---------- Trecho apresentado

A obra para revitalização do Viaduto Otávio Rocha, patrimônio histórico localizado no centro de Porto Alegre e tombado por sua relevância cultural, está orçada em R$ 13,7 milhões e tem empresa definida por licitação para sua execução. Contudo, a restauração só sai do papel se forem fechadas as lojas situadas sob os arcos do monumento. Até a tarde desta quarta-feira (19), que era o último dia para deixar o viaduto, cinco estabelecimentos permaneciam abertos. Parte dos lojistas não expressava a intenção de sair.
Diante do impasse, a prefeitura ameaça entrar na Justiça e pedir a reintegração de posse do patrimônio público. Mas antes dessa medida ainda decidiu prorrogar o prazo de saída dos lojistas. Na manhã de quinta-feira (20) haverá uma última reunião entre as partes para tentar se chegar a um acordo. A data de início das obras deverá ser definida no mesmo encontro.
— A prefeitura já tem os recursos. E por isso é importante começar (a obra) o quanto antes, para evitar a variação dos preços dos insumos para construção. A gente estabeleceu uma governança de diálogo com os ocupantes do espaço. Dentro dos limites da legalidade, naquilo que é possível a administração pública fazer, nós estamos buscando estabelecer uma forma de realocá-los — explica o secretário de Obras e Infraestrutura do município, André Flores.
A benfeitoria será executada pela empresa Concrejato, com a qual a prefeitura assinou contrato em 7 de julho, formalizando a realização do trabalho. Os serviços envolvem restauração, recuperação, correção e conservação das estruturas. Contempla instalações elétrica, telefônica e lógica, sistemas de segurança e iluminação pública, adequações na rede hidrossanitária, no sistema de drenagem e um processo de impermeabilização.
Além da recuperação dos elementos construtivos, a empreiteira também será responsável pela restauração dos itens decorativos, como os parapeitos balaustrados que protegem o passeio na extensão das quatro calçadas do alto do viaduto, as quais desaguam o caminhar das pessoas nas ruas Fernando Machado, em direção aos bairros, e Jerônimo Coelho, no sentido do Centro.
Entre os objetos da reforma, haverá a substituição de todo o cirex, revestimento característico do viaduto. O Otávio Rocha foi construído entre 1926 e 1932 em concreto-armado, mas recebeu essa cobertura que imita a textura do granito.
Em um dos espaços comerciais do monumento arquitetônico está instalada uma singela oficina de conserto de relógios. Foi fundada em agosto de 1972 pelo relojoeiro José Ademar Fernandes, hoje aposentado aos 82 anos. Atualmente é administrada pelo filho André Fernandes, 51.
— A gente entende que a reforma é necessária. A nossa preocupação é de que o novo ponto que a prefeitura oferecerá precisa ser adequado ao perfil de negócio — aponta André.
Segundo ele, a família efetuou o pagamento de forma pontual e rigorosa da taxa de usufruto do local à prefeitura durante os 50 anos de ocupação do lugar. O valor atual é R$ 847. Ele afirma que a prestação está em dia.
Em outro estabelecimento, a música Givin' the Dog a Bone, da banda de rock AC/DC, dá bom dia aos visitantes, em acordes pesados de guitarra. É um sebo, loja que compra, vende e troca livros, discos de vinil, CDs, HQs e revistas.

--------------------
---------- Informações de origem

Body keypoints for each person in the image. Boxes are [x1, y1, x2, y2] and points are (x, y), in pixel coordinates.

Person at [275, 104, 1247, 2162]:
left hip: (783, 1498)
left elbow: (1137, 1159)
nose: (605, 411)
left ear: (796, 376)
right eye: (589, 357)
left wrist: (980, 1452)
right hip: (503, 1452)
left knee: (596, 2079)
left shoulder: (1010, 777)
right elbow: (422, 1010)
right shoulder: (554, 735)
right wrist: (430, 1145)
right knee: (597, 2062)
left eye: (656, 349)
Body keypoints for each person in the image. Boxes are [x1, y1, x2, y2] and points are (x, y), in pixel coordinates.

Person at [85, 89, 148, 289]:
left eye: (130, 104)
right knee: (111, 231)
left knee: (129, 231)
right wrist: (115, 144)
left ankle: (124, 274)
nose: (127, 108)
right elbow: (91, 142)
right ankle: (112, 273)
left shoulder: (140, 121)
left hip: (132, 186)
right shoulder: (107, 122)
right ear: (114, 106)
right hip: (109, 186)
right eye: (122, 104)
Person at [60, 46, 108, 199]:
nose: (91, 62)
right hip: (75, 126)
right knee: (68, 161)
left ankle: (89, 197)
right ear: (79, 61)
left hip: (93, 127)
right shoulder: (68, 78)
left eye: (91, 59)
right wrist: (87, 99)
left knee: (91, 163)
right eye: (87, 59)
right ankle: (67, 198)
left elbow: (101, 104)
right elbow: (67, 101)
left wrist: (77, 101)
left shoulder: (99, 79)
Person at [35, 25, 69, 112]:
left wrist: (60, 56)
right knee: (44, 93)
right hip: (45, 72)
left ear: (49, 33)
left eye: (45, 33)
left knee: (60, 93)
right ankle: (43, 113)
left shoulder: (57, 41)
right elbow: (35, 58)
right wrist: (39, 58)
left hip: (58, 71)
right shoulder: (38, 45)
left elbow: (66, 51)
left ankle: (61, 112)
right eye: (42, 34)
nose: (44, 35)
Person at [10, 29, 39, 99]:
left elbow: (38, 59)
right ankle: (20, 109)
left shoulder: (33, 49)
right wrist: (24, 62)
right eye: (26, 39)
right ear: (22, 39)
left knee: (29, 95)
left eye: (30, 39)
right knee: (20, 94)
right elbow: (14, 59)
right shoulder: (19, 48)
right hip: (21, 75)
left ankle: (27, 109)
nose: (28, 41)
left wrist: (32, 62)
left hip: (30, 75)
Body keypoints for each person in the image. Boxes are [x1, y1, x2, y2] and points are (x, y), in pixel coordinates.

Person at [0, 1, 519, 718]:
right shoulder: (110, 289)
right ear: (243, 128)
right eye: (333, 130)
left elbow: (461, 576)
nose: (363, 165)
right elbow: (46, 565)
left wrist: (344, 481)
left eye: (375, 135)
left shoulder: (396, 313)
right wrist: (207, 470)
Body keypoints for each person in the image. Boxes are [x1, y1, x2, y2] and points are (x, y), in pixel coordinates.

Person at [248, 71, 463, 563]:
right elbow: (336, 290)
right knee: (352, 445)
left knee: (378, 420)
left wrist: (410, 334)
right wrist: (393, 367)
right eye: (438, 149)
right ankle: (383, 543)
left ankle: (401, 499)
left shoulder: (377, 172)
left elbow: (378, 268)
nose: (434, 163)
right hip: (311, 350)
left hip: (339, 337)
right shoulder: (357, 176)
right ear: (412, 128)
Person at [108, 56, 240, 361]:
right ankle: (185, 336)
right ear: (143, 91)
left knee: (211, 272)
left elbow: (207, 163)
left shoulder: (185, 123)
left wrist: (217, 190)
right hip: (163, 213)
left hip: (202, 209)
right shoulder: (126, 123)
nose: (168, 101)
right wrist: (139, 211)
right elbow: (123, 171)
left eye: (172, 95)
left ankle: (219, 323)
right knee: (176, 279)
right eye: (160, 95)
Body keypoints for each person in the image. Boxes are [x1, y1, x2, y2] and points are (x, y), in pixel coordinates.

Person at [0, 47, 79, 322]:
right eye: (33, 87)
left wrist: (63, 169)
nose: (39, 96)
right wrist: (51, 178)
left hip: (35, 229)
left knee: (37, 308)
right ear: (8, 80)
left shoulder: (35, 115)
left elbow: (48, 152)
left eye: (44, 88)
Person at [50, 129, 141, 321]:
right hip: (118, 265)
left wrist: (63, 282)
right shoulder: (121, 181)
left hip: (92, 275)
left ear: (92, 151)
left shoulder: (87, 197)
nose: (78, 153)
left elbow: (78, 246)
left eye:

--------------------

• **Lista de tarefas**:
a - Segundo o trecho sobre o Viaduto Otávio Rocha, em que período o viaduto foi construído?
b - Devolva a parte do trecho sobre o Viaduto Otávio Rocha entre "Entre os objetos" e "negócio — aponta André.", inclusive.
A listagem não é utilizada nesta atividade.

• **Resultados das tarefas**:
a - Entre 1926 e 1932.

b -
Entre os objetos da reforma, haverá a substituição de todo o cirex, revestimento característico do viaduto. O Otávio Rocha foi construído entre 1926 e 1932 em concreto-armado, mas recebeu essa cobertura que imita a textura do granito.
Em um dos espaços comerciais do monumento arquitetônico está instalada uma singela oficina de conserto de relógios. Foi fundada em agosto de 1972 pelo relojoeiro José Ademar Fernandes, hoje aposentado aos 82 anos. Atualmente é administrada pelo filho André Fernandes, 51.
— A gente entende que a reforma é necessária. A nossa preocupação é de que o novo ponto que a prefeitura oferecerá precisa ser adequado ao perfil de negócio — aponta André.